▶ _Your task_
State how many lines in the records below contain the string "اسمبلی", and give nothing besides that number.

▶ _Source information_
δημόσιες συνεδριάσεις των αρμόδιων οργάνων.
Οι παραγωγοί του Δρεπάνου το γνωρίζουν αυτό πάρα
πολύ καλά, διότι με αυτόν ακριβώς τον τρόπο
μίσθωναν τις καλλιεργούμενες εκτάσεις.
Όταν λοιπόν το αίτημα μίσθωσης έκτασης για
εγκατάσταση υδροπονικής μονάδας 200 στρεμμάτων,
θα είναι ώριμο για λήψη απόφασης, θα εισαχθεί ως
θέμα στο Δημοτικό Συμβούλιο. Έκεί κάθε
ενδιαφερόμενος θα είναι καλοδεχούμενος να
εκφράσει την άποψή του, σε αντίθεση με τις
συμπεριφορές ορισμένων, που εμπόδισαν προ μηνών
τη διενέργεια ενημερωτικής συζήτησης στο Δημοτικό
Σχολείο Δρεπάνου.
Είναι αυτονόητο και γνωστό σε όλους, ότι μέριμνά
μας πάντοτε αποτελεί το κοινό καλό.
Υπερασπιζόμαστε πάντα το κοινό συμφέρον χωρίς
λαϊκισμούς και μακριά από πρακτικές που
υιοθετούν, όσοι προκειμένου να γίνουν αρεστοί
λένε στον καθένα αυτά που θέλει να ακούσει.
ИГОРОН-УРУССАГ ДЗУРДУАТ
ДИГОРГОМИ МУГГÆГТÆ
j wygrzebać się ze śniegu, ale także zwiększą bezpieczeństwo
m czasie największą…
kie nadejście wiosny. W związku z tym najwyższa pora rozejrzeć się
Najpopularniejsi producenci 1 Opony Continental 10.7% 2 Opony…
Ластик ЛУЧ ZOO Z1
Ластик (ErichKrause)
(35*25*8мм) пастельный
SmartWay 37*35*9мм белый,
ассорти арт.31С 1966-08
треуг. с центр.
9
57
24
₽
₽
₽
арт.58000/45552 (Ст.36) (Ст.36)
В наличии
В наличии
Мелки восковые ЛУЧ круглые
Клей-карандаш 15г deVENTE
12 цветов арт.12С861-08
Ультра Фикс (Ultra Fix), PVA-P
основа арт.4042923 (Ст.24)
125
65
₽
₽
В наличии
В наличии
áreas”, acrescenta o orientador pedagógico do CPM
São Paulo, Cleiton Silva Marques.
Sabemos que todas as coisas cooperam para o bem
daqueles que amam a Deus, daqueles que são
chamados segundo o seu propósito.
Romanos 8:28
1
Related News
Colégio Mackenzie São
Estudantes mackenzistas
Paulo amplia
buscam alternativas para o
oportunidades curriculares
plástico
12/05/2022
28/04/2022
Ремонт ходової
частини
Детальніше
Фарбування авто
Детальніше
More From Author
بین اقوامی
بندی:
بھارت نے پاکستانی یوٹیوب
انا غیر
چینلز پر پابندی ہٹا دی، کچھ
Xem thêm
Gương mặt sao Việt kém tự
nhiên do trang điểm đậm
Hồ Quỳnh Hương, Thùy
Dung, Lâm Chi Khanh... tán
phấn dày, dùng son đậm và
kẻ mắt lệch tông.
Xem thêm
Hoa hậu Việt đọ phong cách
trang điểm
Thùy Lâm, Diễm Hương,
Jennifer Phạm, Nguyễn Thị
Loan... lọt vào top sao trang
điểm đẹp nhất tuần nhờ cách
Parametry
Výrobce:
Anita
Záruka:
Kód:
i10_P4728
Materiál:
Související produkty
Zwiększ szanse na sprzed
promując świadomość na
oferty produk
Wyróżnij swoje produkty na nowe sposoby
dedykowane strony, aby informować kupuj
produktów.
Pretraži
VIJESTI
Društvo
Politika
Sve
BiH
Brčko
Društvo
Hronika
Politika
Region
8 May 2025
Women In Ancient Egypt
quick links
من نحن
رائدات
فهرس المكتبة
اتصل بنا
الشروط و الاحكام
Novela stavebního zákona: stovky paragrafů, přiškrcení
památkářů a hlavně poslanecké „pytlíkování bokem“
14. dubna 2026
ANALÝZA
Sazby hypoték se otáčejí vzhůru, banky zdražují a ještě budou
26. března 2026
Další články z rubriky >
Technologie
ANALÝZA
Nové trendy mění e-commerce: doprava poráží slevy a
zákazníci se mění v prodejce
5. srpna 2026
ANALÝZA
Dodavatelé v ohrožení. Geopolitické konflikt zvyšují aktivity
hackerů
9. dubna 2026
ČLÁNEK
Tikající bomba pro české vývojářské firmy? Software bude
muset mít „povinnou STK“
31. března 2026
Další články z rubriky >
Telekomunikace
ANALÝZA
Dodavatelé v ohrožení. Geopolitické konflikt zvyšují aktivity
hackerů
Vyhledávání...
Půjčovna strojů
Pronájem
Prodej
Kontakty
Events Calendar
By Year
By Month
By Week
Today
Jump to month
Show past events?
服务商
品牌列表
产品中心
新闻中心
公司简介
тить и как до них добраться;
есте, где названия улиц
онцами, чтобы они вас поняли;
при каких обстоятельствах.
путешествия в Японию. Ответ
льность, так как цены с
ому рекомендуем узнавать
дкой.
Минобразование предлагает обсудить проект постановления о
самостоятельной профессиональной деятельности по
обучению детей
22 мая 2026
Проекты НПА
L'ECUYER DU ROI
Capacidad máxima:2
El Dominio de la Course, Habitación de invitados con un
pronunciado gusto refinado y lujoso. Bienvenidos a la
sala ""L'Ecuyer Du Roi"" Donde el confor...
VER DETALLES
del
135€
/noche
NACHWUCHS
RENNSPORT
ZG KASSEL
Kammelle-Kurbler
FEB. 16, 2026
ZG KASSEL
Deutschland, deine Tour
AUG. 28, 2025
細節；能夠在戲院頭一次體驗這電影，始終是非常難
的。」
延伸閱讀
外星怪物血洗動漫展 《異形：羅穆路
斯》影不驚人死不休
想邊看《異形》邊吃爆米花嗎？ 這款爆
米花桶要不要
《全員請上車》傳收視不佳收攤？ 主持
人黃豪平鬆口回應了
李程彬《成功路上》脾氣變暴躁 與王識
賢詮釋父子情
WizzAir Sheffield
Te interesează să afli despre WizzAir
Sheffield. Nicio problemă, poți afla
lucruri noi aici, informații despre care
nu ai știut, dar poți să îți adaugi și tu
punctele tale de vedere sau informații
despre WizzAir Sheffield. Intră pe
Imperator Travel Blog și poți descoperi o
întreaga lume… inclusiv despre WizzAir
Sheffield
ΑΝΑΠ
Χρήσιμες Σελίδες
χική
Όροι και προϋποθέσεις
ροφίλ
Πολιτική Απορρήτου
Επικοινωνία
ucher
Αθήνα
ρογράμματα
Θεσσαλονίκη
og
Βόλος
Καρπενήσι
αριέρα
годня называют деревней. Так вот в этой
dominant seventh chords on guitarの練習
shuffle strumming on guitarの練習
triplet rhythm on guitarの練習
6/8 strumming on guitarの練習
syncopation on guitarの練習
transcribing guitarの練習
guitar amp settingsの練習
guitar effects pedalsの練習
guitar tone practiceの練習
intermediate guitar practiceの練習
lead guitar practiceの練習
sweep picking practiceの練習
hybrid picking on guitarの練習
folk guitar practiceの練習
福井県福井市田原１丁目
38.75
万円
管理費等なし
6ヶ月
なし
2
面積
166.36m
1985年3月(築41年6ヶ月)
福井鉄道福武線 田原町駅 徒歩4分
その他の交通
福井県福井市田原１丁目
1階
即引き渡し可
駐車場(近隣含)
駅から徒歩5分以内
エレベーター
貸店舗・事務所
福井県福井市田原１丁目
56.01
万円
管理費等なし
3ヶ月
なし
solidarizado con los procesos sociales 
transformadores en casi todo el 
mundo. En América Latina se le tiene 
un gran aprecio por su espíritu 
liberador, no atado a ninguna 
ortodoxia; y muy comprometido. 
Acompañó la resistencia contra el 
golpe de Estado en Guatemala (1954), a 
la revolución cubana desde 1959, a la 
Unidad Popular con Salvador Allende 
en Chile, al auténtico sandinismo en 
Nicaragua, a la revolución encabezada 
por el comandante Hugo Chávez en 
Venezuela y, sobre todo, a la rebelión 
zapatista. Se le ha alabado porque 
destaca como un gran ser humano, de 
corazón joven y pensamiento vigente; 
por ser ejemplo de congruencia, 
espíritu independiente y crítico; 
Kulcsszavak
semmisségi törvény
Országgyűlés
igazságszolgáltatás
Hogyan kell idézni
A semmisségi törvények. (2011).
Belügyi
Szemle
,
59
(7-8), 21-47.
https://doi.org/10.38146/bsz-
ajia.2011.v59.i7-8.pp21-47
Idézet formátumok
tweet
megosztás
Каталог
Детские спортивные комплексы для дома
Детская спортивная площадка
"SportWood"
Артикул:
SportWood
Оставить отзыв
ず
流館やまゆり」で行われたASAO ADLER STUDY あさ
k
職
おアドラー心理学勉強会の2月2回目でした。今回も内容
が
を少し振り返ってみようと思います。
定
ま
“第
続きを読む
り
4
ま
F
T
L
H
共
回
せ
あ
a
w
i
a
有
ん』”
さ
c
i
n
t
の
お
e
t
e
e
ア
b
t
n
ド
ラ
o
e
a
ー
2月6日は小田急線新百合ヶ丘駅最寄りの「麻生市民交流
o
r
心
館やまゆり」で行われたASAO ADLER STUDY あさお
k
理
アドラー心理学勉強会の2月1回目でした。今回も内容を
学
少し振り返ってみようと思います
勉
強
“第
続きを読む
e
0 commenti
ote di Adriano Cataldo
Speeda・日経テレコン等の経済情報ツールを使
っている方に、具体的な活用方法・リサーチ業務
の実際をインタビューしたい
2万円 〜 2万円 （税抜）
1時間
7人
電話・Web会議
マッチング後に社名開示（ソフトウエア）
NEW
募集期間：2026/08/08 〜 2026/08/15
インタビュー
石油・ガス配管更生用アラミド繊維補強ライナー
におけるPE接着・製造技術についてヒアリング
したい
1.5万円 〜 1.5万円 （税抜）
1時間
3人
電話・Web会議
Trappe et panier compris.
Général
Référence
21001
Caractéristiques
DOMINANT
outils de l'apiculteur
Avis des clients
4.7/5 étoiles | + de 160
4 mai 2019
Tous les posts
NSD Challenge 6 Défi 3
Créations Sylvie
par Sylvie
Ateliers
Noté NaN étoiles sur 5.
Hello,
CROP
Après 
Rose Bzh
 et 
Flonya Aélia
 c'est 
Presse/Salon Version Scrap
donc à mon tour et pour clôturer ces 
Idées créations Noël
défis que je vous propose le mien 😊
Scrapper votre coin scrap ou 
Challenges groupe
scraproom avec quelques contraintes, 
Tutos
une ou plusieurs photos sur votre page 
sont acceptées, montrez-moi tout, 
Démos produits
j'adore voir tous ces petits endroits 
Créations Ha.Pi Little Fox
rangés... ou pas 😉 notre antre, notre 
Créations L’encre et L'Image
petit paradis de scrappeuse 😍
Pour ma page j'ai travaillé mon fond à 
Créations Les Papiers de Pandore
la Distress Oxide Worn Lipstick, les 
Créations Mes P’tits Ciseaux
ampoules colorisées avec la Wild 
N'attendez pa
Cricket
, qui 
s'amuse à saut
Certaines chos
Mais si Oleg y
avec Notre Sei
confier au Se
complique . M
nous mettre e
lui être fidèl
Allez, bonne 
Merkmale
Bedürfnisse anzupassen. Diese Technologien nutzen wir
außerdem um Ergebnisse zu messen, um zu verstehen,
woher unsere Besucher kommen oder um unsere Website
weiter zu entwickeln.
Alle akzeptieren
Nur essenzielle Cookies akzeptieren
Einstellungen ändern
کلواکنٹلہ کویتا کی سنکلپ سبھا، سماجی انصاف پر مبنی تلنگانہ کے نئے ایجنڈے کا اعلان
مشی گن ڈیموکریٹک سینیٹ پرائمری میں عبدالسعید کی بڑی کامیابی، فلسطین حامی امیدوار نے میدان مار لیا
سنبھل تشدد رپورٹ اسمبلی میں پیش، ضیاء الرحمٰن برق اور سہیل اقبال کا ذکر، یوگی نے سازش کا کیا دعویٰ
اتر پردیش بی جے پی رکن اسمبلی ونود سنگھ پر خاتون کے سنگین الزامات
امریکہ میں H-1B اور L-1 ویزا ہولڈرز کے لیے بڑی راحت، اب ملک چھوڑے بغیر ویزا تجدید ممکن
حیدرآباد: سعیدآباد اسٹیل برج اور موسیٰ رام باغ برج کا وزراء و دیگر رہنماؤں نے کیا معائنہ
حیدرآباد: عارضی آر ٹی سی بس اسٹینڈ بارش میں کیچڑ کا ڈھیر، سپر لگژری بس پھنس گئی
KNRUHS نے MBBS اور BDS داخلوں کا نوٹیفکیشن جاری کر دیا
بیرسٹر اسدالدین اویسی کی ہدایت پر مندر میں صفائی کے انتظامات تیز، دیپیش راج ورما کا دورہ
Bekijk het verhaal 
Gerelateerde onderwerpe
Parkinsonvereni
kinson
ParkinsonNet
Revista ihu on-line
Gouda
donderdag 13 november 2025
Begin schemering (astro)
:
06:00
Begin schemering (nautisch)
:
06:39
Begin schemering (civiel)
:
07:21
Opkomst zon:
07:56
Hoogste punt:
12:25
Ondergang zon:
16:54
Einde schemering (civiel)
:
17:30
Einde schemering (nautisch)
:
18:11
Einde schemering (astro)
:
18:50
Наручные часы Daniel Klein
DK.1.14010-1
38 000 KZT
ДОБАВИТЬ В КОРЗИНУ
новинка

▶ _Solution for this exercise_
2